(SOURCE DATA)
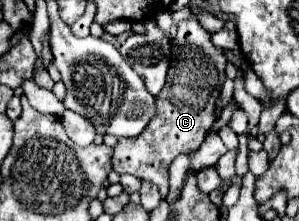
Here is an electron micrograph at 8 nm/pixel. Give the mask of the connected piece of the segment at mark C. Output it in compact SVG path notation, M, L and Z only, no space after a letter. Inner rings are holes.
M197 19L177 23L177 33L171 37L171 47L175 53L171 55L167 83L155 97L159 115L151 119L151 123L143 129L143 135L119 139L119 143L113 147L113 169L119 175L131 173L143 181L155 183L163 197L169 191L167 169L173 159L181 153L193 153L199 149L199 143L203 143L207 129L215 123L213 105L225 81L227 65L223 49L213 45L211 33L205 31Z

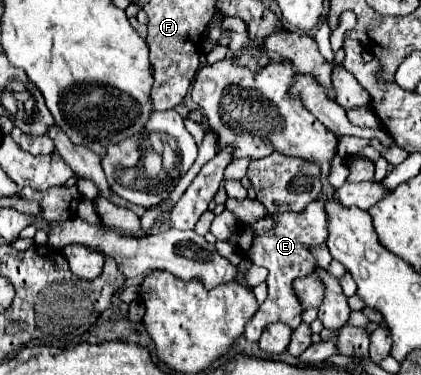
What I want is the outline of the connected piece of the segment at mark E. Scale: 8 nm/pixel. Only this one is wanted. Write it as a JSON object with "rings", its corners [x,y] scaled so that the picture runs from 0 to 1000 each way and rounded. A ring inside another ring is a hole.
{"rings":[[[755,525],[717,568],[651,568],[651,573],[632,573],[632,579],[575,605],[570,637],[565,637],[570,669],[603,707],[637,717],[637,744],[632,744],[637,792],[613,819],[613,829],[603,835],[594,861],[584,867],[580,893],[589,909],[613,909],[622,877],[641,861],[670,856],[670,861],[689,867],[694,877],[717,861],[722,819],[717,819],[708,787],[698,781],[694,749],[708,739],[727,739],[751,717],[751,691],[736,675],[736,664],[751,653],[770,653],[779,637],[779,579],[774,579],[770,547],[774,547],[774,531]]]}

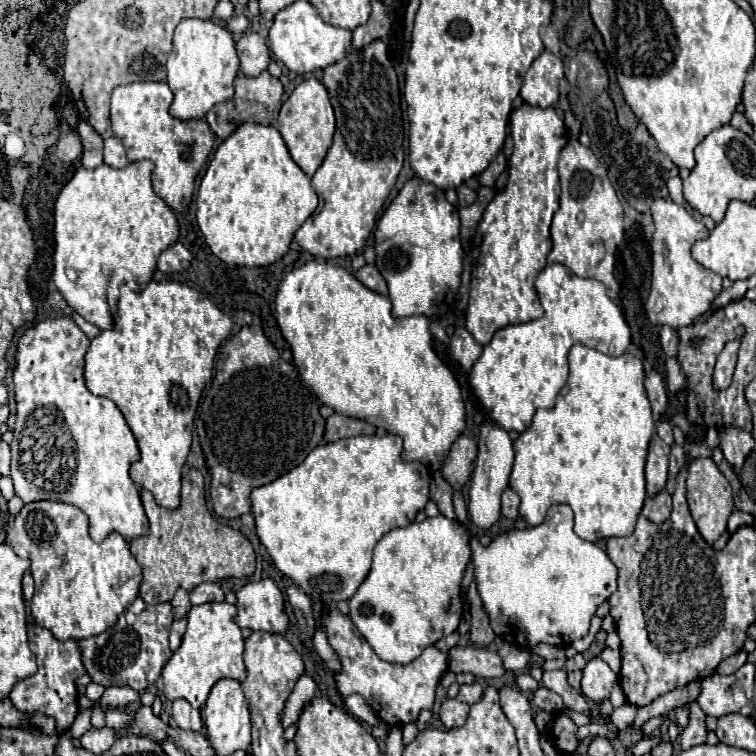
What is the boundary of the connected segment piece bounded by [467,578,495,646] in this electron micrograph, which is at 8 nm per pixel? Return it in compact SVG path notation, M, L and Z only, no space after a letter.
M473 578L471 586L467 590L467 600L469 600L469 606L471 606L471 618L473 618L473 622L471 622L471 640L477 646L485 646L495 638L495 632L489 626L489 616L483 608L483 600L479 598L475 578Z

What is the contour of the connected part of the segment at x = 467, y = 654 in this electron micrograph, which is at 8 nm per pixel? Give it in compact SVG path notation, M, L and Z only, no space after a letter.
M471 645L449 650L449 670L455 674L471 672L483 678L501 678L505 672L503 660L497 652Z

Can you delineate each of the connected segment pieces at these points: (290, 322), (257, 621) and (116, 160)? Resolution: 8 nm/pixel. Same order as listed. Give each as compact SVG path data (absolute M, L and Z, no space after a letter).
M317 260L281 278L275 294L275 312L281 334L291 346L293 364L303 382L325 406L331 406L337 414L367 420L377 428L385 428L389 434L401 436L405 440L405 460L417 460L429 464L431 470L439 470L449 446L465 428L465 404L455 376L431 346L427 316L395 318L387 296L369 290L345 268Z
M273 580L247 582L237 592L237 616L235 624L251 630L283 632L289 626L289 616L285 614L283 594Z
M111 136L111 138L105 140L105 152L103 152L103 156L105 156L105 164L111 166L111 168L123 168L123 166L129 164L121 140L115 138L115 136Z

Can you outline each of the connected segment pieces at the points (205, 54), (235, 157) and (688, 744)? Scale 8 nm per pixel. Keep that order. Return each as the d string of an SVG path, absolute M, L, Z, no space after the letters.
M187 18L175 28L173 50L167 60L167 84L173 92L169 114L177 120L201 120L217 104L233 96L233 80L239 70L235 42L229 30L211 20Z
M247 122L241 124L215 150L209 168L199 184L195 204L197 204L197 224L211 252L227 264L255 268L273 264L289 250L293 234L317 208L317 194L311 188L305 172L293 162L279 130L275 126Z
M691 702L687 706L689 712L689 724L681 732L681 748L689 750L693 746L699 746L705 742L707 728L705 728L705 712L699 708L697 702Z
(End SOURCE DATA)
(WORK TASK) Restate every record exactly, please; do not copy the pictures.

(RESULT OF THE TASK)
Here is an electron micrograph at 8 nm/pixel. Give the mask of the connected piece of the segment at mark C. Output it in compact SVG path notation, M, L and Z only, no space after a letter. Inner rings are holes.
M197 19L177 23L177 33L171 37L171 47L175 53L171 55L167 83L155 97L159 115L151 119L151 123L143 129L143 135L119 139L119 143L113 147L113 169L119 175L131 173L143 181L155 183L163 197L169 191L167 169L173 159L181 153L193 153L199 149L199 143L203 143L207 129L215 123L213 105L225 81L227 65L223 49L213 45L211 33L205 31Z

What I want is the outline of the connected piece of the segment at mark E. Scale: 8 nm/pixel. Only this one is wanted. Write it as a JSON object with "rings", its corners [x,y] scaled so that the picture runs from 0 to 1000 each way and rounded. A ring inside another ring is a hole.
{"rings":[[[755,525],[717,568],[651,568],[651,573],[632,573],[632,579],[575,605],[570,637],[565,637],[570,669],[603,707],[637,717],[637,744],[632,744],[637,792],[613,819],[613,829],[603,835],[594,861],[584,867],[580,893],[589,909],[613,909],[622,877],[641,861],[670,856],[670,861],[689,867],[694,877],[717,861],[722,819],[717,819],[708,787],[698,781],[694,749],[708,739],[727,739],[751,717],[751,691],[736,675],[736,664],[751,653],[770,653],[779,637],[779,579],[774,579],[770,547],[774,547],[774,531]]]}

What is the boundary of the connected segment piece bounded by [467,578,495,646] in this electron micrograph, which is at 8 nm per pixel? Return it in compact SVG path notation, M, L and Z only, no space after a letter.
M473 578L471 586L467 590L467 600L469 600L469 606L471 606L471 618L473 618L473 622L471 622L471 640L477 646L485 646L495 638L495 632L489 626L489 616L483 608L483 600L479 598L475 578Z

What is the contour of the connected part of the segment at x = 467, y = 654 in this electron micrograph, which is at 8 nm per pixel? Give it in compact SVG path notation, M, L and Z only, no space after a letter.
M471 645L449 650L449 670L455 674L471 672L483 678L501 678L505 672L503 660L497 652Z

Can you delineate each of the connected segment pieces at these points: (290, 322), (257, 621) and (116, 160)? Resolution: 8 nm/pixel. Same order as listed. Give each as compact SVG path data (absolute M, L and Z, no space after a letter).
M317 260L281 278L275 294L275 312L281 334L291 346L293 364L303 382L325 406L331 406L337 414L367 420L377 428L385 428L389 434L401 436L405 440L405 460L417 460L429 464L431 470L439 470L449 446L465 428L465 404L455 376L431 346L427 316L395 318L387 296L369 290L345 268Z
M273 580L247 582L237 592L237 616L235 624L251 630L283 632L289 626L289 616L285 614L283 594Z
M111 136L111 138L105 140L105 152L103 152L103 156L105 156L105 164L111 166L111 168L123 168L123 166L129 164L121 140L115 138L115 136Z

Can you outline each of the connected segment pieces at the points (205, 54), (235, 157) and (688, 744)? Scale 8 nm per pixel. Keep that order. Return each as the d string of an SVG path, absolute M, L, Z, no space after the letters.
M187 18L175 28L173 50L167 60L167 84L173 92L169 114L177 120L201 120L217 104L233 96L233 80L239 70L235 42L229 30L211 20Z
M247 122L241 124L215 150L209 168L199 184L195 204L197 204L197 224L211 252L227 264L255 268L273 264L289 250L293 234L317 208L317 194L311 188L305 172L293 162L279 130L275 126Z
M691 702L687 706L689 712L689 724L681 732L681 748L689 750L693 746L699 746L705 742L707 728L705 728L705 712L699 708L697 702Z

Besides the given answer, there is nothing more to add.